A new Hospital Frailty Risk Score has been devised from a study led by the University of Leicester, UK, which will be used to help frail older people get better support when in hospital.
Published in The Lancet, the study involved looking at the concept of frailty to help identity older people who are more vulnerable with the Hospital Frailty Risk Score.
The aim of this new system is to help commissioners and hospitals identify this group of people, evaluate their outcomes and improve services to be more responsive to their needs.
Identifying those at risk
Helen Roberts, Professor of Medicine for Older People at the University of Southampton, helped design and analyse the study. She said: “Frail older people admitted to hospital are at risk of deterioration in their physical and cognitive function but identifying this group of people is difficult.
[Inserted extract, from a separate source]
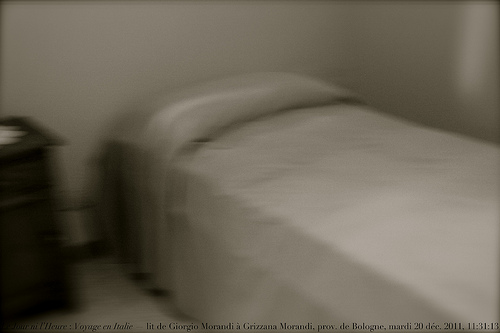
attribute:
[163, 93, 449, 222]
bed — white, made, small, blurry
“The Hospital Frailty Risk Score for the first time demonstrates how routine hospital data can offer a low-cost method of screening patients by frailty, to identify those at high risk of poor outcomes such as long length of stay, readmission or death, in all hospital departments. Implementing this score across hospitals could enable services to plan to meet the needs of frail people and improve their healthcare.”
How was the risk score developed?
In the report, it explains that a three-step approach was used to develop and validate the Hospital Frailty Risk Score:
1. They carried out a cluster analysis to identify a group of older people (75 years and over) admitted to hospital who had high resource use and diagnoses associated with frailty;
2. They created a Hospital Frailty Risk Score based on Tenth Revision (ICD-10) diagnostic codes that characterised this group; and
3. In separate cohorts, they tested how well the score predicted adverse outcomes and whether it identified similar groups as other frailty tools.
Professor Simon Conroy, from the University of Leicester, ommented: “It is hoped that by identifying and focusing upon this high-risk group that hospitals will be able to provide more holistic care to vulnerable older people to improve their outcomes.”